[Text-based design files]
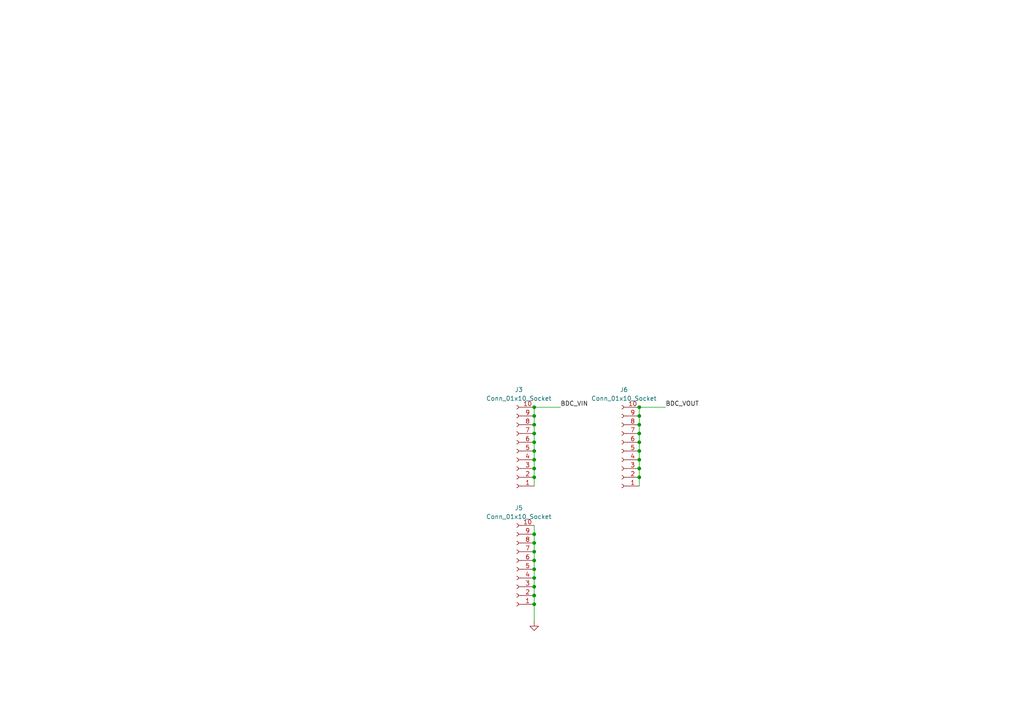
<source format=kicad_sch>
(kicad_sch
	(version 20250114)
	(generator "eeschema")
	(generator_version "9.0")
	(uuid "7aa2f0f8-05c1-4350-a551-310c08cb9866")
	(paper "A4")
	
	(junction
		(at 185.42 120.65)
		(diameter 0)
		(color 0 0 0 0)
		(uuid "045c49df-5e40-4c47-91bc-9c1bf3d3bd42")
	)
	(junction
		(at 185.42 135.89)
		(diameter 0)
		(color 0 0 0 0)
		(uuid "09018ae8-f295-43f3-9fd5-6e473fcce63c")
	)
	(junction
		(at 154.94 160.02)
		(diameter 0)
		(color 0 0 0 0)
		(uuid "2341ef50-64d9-4cf5-b41e-519b166158b7")
	)
	(junction
		(at 154.94 170.18)
		(diameter 0)
		(color 0 0 0 0)
		(uuid "248eb68e-a6ab-4a3a-930f-baf1141e5b1a")
	)
	(junction
		(at 154.94 138.43)
		(diameter 0)
		(color 0 0 0 0)
		(uuid "2897f97e-bf59-423b-ad69-24bd7ca43a5d")
	)
	(junction
		(at 154.94 120.65)
		(diameter 0)
		(color 0 0 0 0)
		(uuid "29a6c444-5a0d-4d12-93d4-0c3617155ad6")
	)
	(junction
		(at 185.42 118.11)
		(diameter 0)
		(color 0 0 0 0)
		(uuid "2de1b96d-6adb-4b41-9214-ab9eca3f0e7d")
	)
	(junction
		(at 185.42 128.27)
		(diameter 0)
		(color 0 0 0 0)
		(uuid "3af1fa77-2f16-4249-8640-e017b72dcb75")
	)
	(junction
		(at 154.94 128.27)
		(diameter 0)
		(color 0 0 0 0)
		(uuid "3cd08e9f-0190-4980-a2d9-ed948ef6b337")
	)
	(junction
		(at 185.42 125.73)
		(diameter 0)
		(color 0 0 0 0)
		(uuid "5fa071bd-9f33-49ef-9a09-cd458a829177")
	)
	(junction
		(at 154.94 175.26)
		(diameter 0)
		(color 0 0 0 0)
		(uuid "65b62bd5-04a2-4ce1-90f4-7a6bdc7efb9f")
	)
	(junction
		(at 154.94 135.89)
		(diameter 0)
		(color 0 0 0 0)
		(uuid "6b5ae269-8b0e-4bcf-b137-aa77563e3053")
	)
	(junction
		(at 154.94 172.72)
		(diameter 0)
		(color 0 0 0 0)
		(uuid "6c434784-0e6d-44aa-8997-4b879a2d51f2")
	)
	(junction
		(at 154.94 130.81)
		(diameter 0)
		(color 0 0 0 0)
		(uuid "7a8c3866-d963-4620-98d7-cd431d045702")
	)
	(junction
		(at 185.42 133.35)
		(diameter 0)
		(color 0 0 0 0)
		(uuid "89d5fae6-d2a9-40c2-a136-8822ab03a0e5")
	)
	(junction
		(at 154.94 165.1)
		(diameter 0)
		(color 0 0 0 0)
		(uuid "90f91c28-cd01-4a0e-a20b-257f2150ca8e")
	)
	(junction
		(at 154.94 154.94)
		(diameter 0)
		(color 0 0 0 0)
		(uuid "93327bae-201a-4bef-89bc-8695f762bb26")
	)
	(junction
		(at 185.42 123.19)
		(diameter 0)
		(color 0 0 0 0)
		(uuid "9553fece-6ba5-4201-869b-0a418966d1ca")
	)
	(junction
		(at 154.94 123.19)
		(diameter 0)
		(color 0 0 0 0)
		(uuid "9a499299-f93c-46af-86d5-2b3afbe519b9")
	)
	(junction
		(at 154.94 133.35)
		(diameter 0)
		(color 0 0 0 0)
		(uuid "cbdfed47-dfd9-4863-83e1-01b0ea8c311b")
	)
	(junction
		(at 154.94 157.48)
		(diameter 0)
		(color 0 0 0 0)
		(uuid "d3c25851-b95d-4ebe-95cb-e35d85e79078")
	)
	(junction
		(at 154.94 118.11)
		(diameter 0)
		(color 0 0 0 0)
		(uuid "d855d79b-ada5-4ddd-955c-ed5583d7945d")
	)
	(junction
		(at 154.94 125.73)
		(diameter 0)
		(color 0 0 0 0)
		(uuid "dbb78a51-545d-401a-9956-7a6aaa48449a")
	)
	(junction
		(at 185.42 130.81)
		(diameter 0)
		(color 0 0 0 0)
		(uuid "e6594cab-4936-456a-af85-c54f166df429")
	)
	(junction
		(at 185.42 138.43)
		(diameter 0)
		(color 0 0 0 0)
		(uuid "e7dc476c-951e-4542-83fd-eb383ca83cab")
	)
	(junction
		(at 154.94 162.56)
		(diameter 0)
		(color 0 0 0 0)
		(uuid "f2b43c07-c419-45e4-8cd3-e0db9671c7a5")
	)
	(junction
		(at 154.94 167.64)
		(diameter 0)
		(color 0 0 0 0)
		(uuid "fdbdbbcb-c399-4b32-87fa-12ecb267192f")
	)
	(wire
		(pts
			(xy 154.94 157.48) (xy 154.94 160.02)
		)
		(stroke
			(width 0)
			(type default)
		)
		(uuid "01aa5790-3af0-454b-a07a-91effa9697ad")
	)
	(wire
		(pts
			(xy 154.94 125.73) (xy 154.94 128.27)
		)
		(stroke
			(width 0)
			(type default)
		)
		(uuid "0638d863-1094-4fd5-91b1-6f9cc19f3c2f")
	)
	(wire
		(pts
			(xy 154.94 175.26) (xy 154.94 180.34)
		)
		(stroke
			(width 0)
			(type default)
		)
		(uuid "0a5e1ee7-06ca-49d7-998a-90846ed64e9d")
	)
	(wire
		(pts
			(xy 185.42 123.19) (xy 185.42 125.73)
		)
		(stroke
			(width 0)
			(type default)
		)
		(uuid "0ba20fdb-1491-4cba-a891-44addf80f98c")
	)
	(wire
		(pts
			(xy 154.94 172.72) (xy 154.94 175.26)
		)
		(stroke
			(width 0)
			(type default)
		)
		(uuid "0d26d3a2-eec7-4d3e-a974-9078448eee46")
	)
	(wire
		(pts
			(xy 154.94 165.1) (xy 154.94 167.64)
		)
		(stroke
			(width 0)
			(type default)
		)
		(uuid "0e52bd0f-124c-4967-9bec-41ee642f9f4f")
	)
	(wire
		(pts
			(xy 154.94 135.89) (xy 154.94 138.43)
		)
		(stroke
			(width 0)
			(type default)
		)
		(uuid "1104dfe1-c4c1-478c-90f4-724d5932469e")
	)
	(wire
		(pts
			(xy 185.42 135.89) (xy 185.42 138.43)
		)
		(stroke
			(width 0)
			(type default)
		)
		(uuid "1d32e314-6d46-4d41-9dc2-8905c0056dc8")
	)
	(wire
		(pts
			(xy 154.94 167.64) (xy 154.94 170.18)
		)
		(stroke
			(width 0)
			(type default)
		)
		(uuid "3daa715b-fdea-4ac2-93b6-2086f800bb9f")
	)
	(wire
		(pts
			(xy 185.42 138.43) (xy 185.42 140.97)
		)
		(stroke
			(width 0)
			(type default)
		)
		(uuid "46c688d3-e759-4937-a75a-d265149bcb41")
	)
	(wire
		(pts
			(xy 154.94 170.18) (xy 154.94 172.72)
		)
		(stroke
			(width 0)
			(type default)
		)
		(uuid "50c24d81-7009-4662-bb10-a3e61cf6e8cb")
	)
	(wire
		(pts
			(xy 185.42 120.65) (xy 185.42 123.19)
		)
		(stroke
			(width 0)
			(type default)
		)
		(uuid "60d6729b-30c7-4260-8cc7-3c23fda5fb68")
	)
	(wire
		(pts
			(xy 185.42 128.27) (xy 185.42 130.81)
		)
		(stroke
			(width 0)
			(type default)
		)
		(uuid "6a2a61f0-683a-4d03-82e2-f08c2d38965e")
	)
	(wire
		(pts
			(xy 154.94 138.43) (xy 154.94 140.97)
		)
		(stroke
			(width 0)
			(type default)
		)
		(uuid "6c833d8c-3c92-4f66-8223-199cd96c8961")
	)
	(wire
		(pts
			(xy 154.94 133.35) (xy 154.94 135.89)
		)
		(stroke
			(width 0)
			(type default)
		)
		(uuid "6d5d129b-51f0-42b6-bb32-8333076806e9")
	)
	(wire
		(pts
			(xy 154.94 120.65) (xy 154.94 123.19)
		)
		(stroke
			(width 0)
			(type default)
		)
		(uuid "73c017be-156d-431c-8ee3-11b2902b1adc")
	)
	(wire
		(pts
			(xy 154.94 118.11) (xy 162.56 118.11)
		)
		(stroke
			(width 0)
			(type default)
		)
		(uuid "83b2659a-7bd1-4072-9e3e-a7b7387e8145")
	)
	(wire
		(pts
			(xy 154.94 118.11) (xy 154.94 120.65)
		)
		(stroke
			(width 0)
			(type default)
		)
		(uuid "84f72e98-2f52-47c8-b04b-1c18f9176b03")
	)
	(wire
		(pts
			(xy 154.94 128.27) (xy 154.94 130.81)
		)
		(stroke
			(width 0)
			(type default)
		)
		(uuid "8c7c61d9-7da0-4f05-97ad-5ca380da468b")
	)
	(wire
		(pts
			(xy 193.04 118.11) (xy 185.42 118.11)
		)
		(stroke
			(width 0)
			(type default)
		)
		(uuid "96a7c9b2-83ad-465d-b4c8-dace23a898e5")
	)
	(wire
		(pts
			(xy 185.42 118.11) (xy 185.42 120.65)
		)
		(stroke
			(width 0)
			(type default)
		)
		(uuid "9f447c8d-5065-4143-9fac-1909c0e33612")
	)
	(wire
		(pts
			(xy 185.42 130.81) (xy 185.42 133.35)
		)
		(stroke
			(width 0)
			(type default)
		)
		(uuid "a13655b5-703c-4307-b9fa-a840348a5c5d")
	)
	(wire
		(pts
			(xy 154.94 123.19) (xy 154.94 125.73)
		)
		(stroke
			(width 0)
			(type default)
		)
		(uuid "ace1f221-c098-46dd-9726-a7081a32219c")
	)
	(wire
		(pts
			(xy 154.94 152.4) (xy 154.94 154.94)
		)
		(stroke
			(width 0)
			(type default)
		)
		(uuid "bc334a9d-94ae-422e-9fe8-ecf88a8bd666")
	)
	(wire
		(pts
			(xy 185.42 133.35) (xy 185.42 135.89)
		)
		(stroke
			(width 0)
			(type default)
		)
		(uuid "c1de30fb-630e-417c-afd3-4648fee0c08d")
	)
	(wire
		(pts
			(xy 154.94 130.81) (xy 154.94 133.35)
		)
		(stroke
			(width 0)
			(type default)
		)
		(uuid "e256cc8e-9528-48cf-81ff-b244d4f5a1f1")
	)
	(wire
		(pts
			(xy 154.94 154.94) (xy 154.94 157.48)
		)
		(stroke
			(width 0)
			(type default)
		)
		(uuid "e77b48ff-ad45-43b7-876e-a4181310f99a")
	)
	(wire
		(pts
			(xy 185.42 125.73) (xy 185.42 128.27)
		)
		(stroke
			(width 0)
			(type default)
		)
		(uuid "e9d30c7c-68c6-4ea8-a287-493fc454f23c")
	)
	(wire
		(pts
			(xy 154.94 160.02) (xy 154.94 162.56)
		)
		(stroke
			(width 0)
			(type default)
		)
		(uuid "ecc85cf0-cc82-4a7a-b6e8-4aa1def3edc7")
	)
	(wire
		(pts
			(xy 154.94 162.56) (xy 154.94 165.1)
		)
		(stroke
			(width 0)
			(type default)
		)
		(uuid "fd8f776e-b4e3-4cb4-9c43-bb6164321b8c")
	)
	(label "BDC_VIN"
		(at 162.56 118.11 0)
		(effects
			(font
				(size 1.27 1.27)
			)
			(justify left bottom)
		)
		(uuid "4454dd40-916a-4d09-9caa-a0e7d58e58ee")
	)
	(label "BDC_VOUT"
		(at 193.04 118.11 0)
		(effects
			(font
				(size 1.27 1.27)
			)
			(justify left bottom)
		)
		(uuid "77ee70e2-d598-4bb9-94c8-133c2e335f08")
	)
	(symbol
		(lib_id "Connector:Conn_01x10_Socket")
		(at 149.86 130.81 180)
		(unit 1)
		(exclude_from_sim no)
		(in_bom yes)
		(on_board yes)
		(dnp no)
		(fields_autoplaced yes)
		(uuid "30513e29-6417-43c2-8c93-6886568fe733")
		(property "Reference" "J3"
			(at 150.495 113.03 0)
			(effects
				(font
					(size 1.27 1.27)
				)
			)
		)
		(property "Value" "Conn_01x10_Socket"
			(at 150.495 115.57 0)
			(effects
				(font
					(size 1.27 1.27)
				)
			)
		)
		(property "Footprint" ""
			(at 149.86 130.81 0)
			(effects
				(font
					(size 1.27 1.27)
				)
				(hide yes)
			)
		)
		(property "Datasheet" "~"
			(at 149.86 130.81 0)
			(effects
				(font
					(size 1.27 1.27)
				)
				(hide yes)
			)
		)
		(property "Description" "Generic connector, single row, 01x10, script generated"
			(at 149.86 130.81 0)
			(effects
				(font
					(size 1.27 1.27)
				)
				(hide yes)
			)
		)
		(pin "10"
			(uuid "445b0f2b-d858-4ca2-a2b2-41a1cd5e227f")
		)
		(pin "3"
			(uuid "a4a070d7-d3bd-43de-9333-3122c18be291")
		)
		(pin "7"
			(uuid "9fd2cb73-d588-4ce5-9311-14327dfb716c")
		)
		(pin "2"
			(uuid "608a9161-af8b-4382-a058-51c6dddd9760")
		)
		(pin "8"
			(uuid "359e10d7-8d1c-4f94-b22b-6cd3d911aa1b")
		)
		(pin "9"
			(uuid "19d21f6a-27d5-4890-935e-bf54fc246d19")
		)
		(pin "6"
			(uuid "59dcb280-6059-44ac-9dc0-7b4c59c5a167")
		)
		(pin "1"
			(uuid "d0043f0d-8ef0-4f03-91be-a860639a55cb")
		)
		(pin "5"
			(uuid "b305beef-3ff9-4585-9a30-8d585067b071")
		)
		(pin "4"
			(uuid "da2f13a2-4f6f-4ce6-8b43-f5f9778c5d42")
		)
		(instances
			(project ""
				(path "/62a79688-1caa-411a-b477-96e92006e83c"
					(reference "J3")
					(unit 1)
				)
			)
		)
	)
	(symbol
		(lib_id "power_modified:GND")
		(at 154.94 180.34 0)
		(unit 1)
		(exclude_from_sim no)
		(in_bom yes)
		(on_board yes)
		(dnp no)
		(fields_autoplaced yes)
		(uuid "6a5a5535-adf9-432f-b575-f9ed476a32d1")
		(property "Reference" "#PWR013"
			(at 154.94 186.69 0)
			(effects
				(font
					(size 1.27 1.27)
				)
				(hide yes)
			)
		)
		(property "Value" "GND"
			(at 154.94 184.15 0)
			(effects
				(font
					(size 1.27 1.27)
				)
				(hide yes)
			)
		)
		(property "Footprint" ""
			(at 154.94 180.34 0)
			(effects
				(font
					(size 1.27 1.27)
				)
				(hide yes)
			)
		)
		(property "Datasheet" ""
			(at 154.94 180.34 0)
			(effects
				(font
					(size 1.27 1.27)
				)
				(hide yes)
			)
		)
		(property "Description" "Power symbol creates a global label with name \"GND\" , ground"
			(at 154.94 180.34 0)
			(effects
				(font
					(size 1.27 1.27)
				)
				(hide yes)
			)
		)
		(pin "1"
			(uuid "130f1f58-7ad1-45b7-89b6-cebe39357f12")
		)
		(instances
			(project "galaxsea_26_pdb"
				(path "/62a79688-1caa-411a-b477-96e92006e83c"
					(reference "#PWR013")
					(unit 1)
				)
			)
		)
	)
	(symbol
		(lib_id "Connector:Conn_01x10_Socket")
		(at 180.34 130.81 180)
		(unit 1)
		(exclude_from_sim no)
		(in_bom yes)
		(on_board yes)
		(dnp no)
		(fields_autoplaced yes)
		(uuid "6f645454-2743-4b59-a10e-d39f1db86f84")
		(property "Reference" "J6"
			(at 180.975 113.03 0)
			(effects
				(font
					(size 1.27 1.27)
				)
			)
		)
		(property "Value" "Conn_01x10_Socket"
			(at 180.975 115.57 0)
			(effects
				(font
					(size 1.27 1.27)
				)
			)
		)
		(property "Footprint" ""
			(at 180.34 130.81 0)
			(effects
				(font
					(size 1.27 1.27)
				)
				(hide yes)
			)
		)
		(property "Datasheet" "~"
			(at 180.34 130.81 0)
			(effects
				(font
					(size 1.27 1.27)
				)
				(hide yes)
			)
		)
		(property "Description" "Generic connector, single row, 01x10, script generated"
			(at 180.34 130.81 0)
			(effects
				(font
					(size 1.27 1.27)
				)
				(hide yes)
			)
		)
		(pin "10"
			(uuid "5bd49991-113c-4c7b-84c4-5846ce7e94ac")
		)
		(pin "3"
			(uuid "570c2aa0-6473-4720-a09f-fce7c94ac8fa")
		)
		(pin "7"
			(uuid "f48db0f2-4bb3-49a8-89dc-58bbda56aa76")
		)
		(pin "2"
			(uuid "96b70ed5-e880-496e-8214-4f01c3239360")
		)
		(pin "8"
			(uuid "d73db3d7-edf1-499e-9c5c-75d985f0125f")
		)
		(pin "9"
			(uuid "b02825e8-76de-4b3e-8c1b-b023003d9631")
		)
		(pin "6"
			(uuid "3494d040-0705-4ae4-8e5a-a60bfaa507ec")
		)
		(pin "1"
			(uuid "ea4f3d1c-27ca-4a00-8f80-a9a6fe8ce938")
		)
		(pin "5"
			(uuid "f14f9766-bb67-46ef-b52b-c83567e9312c")
		)
		(pin "4"
			(uuid "5fa66e2e-d9d1-4380-840e-4ce893ac4e14")
		)
		(instances
			(project "galaxsea_26_pdb"
				(path "/62a79688-1caa-411a-b477-96e92006e83c"
					(reference "J6")
					(unit 1)
				)
			)
		)
	)
	(symbol
		(lib_id "Connector:Conn_01x10_Socket")
		(at 149.86 165.1 180)
		(unit 1)
		(exclude_from_sim no)
		(in_bom yes)
		(on_board yes)
		(dnp no)
		(fields_autoplaced yes)
		(uuid "e35ce3b7-ce92-4ae7-8a7e-1216d44d6d58")
		(property "Reference" "J5"
			(at 150.495 147.32 0)
			(effects
				(font
					(size 1.27 1.27)
				)
			)
		)
		(property "Value" "Conn_01x10_Socket"
			(at 150.495 149.86 0)
			(effects
				(font
					(size 1.27 1.27)
				)
			)
		)
		(property "Footprint" ""
			(at 149.86 165.1 0)
			(effects
				(font
					(size 1.27 1.27)
				)
				(hide yes)
			)
		)
		(property "Datasheet" "~"
			(at 149.86 165.1 0)
			(effects
				(font
					(size 1.27 1.27)
				)
				(hide yes)
			)
		)
		(property "Description" "Generic connector, single row, 01x10, script generated"
			(at 149.86 165.1 0)
			(effects
				(font
					(size 1.27 1.27)
				)
				(hide yes)
			)
		)
		(pin "10"
			(uuid "d42c0539-3731-4bad-8107-0e6a170f13cc")
		)
		(pin "3"
			(uuid "1e7a7a7c-24be-434a-808a-0afe96403bda")
		)
		(pin "7"
			(uuid "f6d5ac29-1f54-45a0-8aeb-8e014676f3f4")
		)
		(pin "2"
			(uuid "3074338d-7bab-480c-89e9-24ec284a0700")
		)
		(pin "8"
			(uuid "e4d32d1b-c911-470a-9ab1-b40949291884")
		)
		(pin "9"
			(uuid "51af3345-ff3f-4748-a54f-524901ae94bc")
		)
		(pin "6"
			(uuid "bdd6b611-2b71-4b66-824f-ba2f6bd4f5b5")
		)
		(pin "1"
			(uuid "fe78b304-dda3-4a37-8b9d-f0b1a3f2588a")
		)
		(pin "5"
			(uuid "79659cb8-2590-407b-bf9a-6b23075f64e1")
		)
		(pin "4"
			(uuid "f12fbfab-811d-48fc-9b46-3b382a3cd72f")
		)
		(instances
			(project "galaxsea_26_pdb"
				(path "/62a79688-1caa-411a-b477-96e92006e83c"
					(reference "J5")
					(unit 1)
				)
			)
		)
	)
)

</source>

• Work instructions
Pictures are to be left out; otherwise, retype exactly the lines from the first line of the data through the line containing "(at 154.94 138.43)".

• Response to this task
<source format=kicad_sch>
(kicad_sch
	(version 20250114)
	(generator "eeschema")
	(generator_version "9.0")
	(uuid "7aa2f0f8-05c1-4350-a551-310c08cb9866")
	(paper "A4")
	
	(junction
		(at 185.42 120.65)
		(diameter 0)
		(color 0 0 0 0)
		(uuid "045c49df-5e40-4c47-91bc-9c1bf3d3bd42")
	)
	(junction
		(at 185.42 135.89)
		(diameter 0)
		(color 0 0 0 0)
		(uuid "09018ae8-f295-43f3-9fd5-6e473fcce63c")
	)
	(junction
		(at 154.94 160.02)
		(diameter 0)
		(color 0 0 0 0)
		(uuid "2341ef50-64d9-4cf5-b41e-519b166158b7")
	)
	(junction
		(at 154.94 170.18)
		(diameter 0)
		(color 0 0 0 0)
		(uuid "248eb68e-a6ab-4a3a-930f-baf1141e5b1a")
	)
	(junction
		(at 154.94 138.43)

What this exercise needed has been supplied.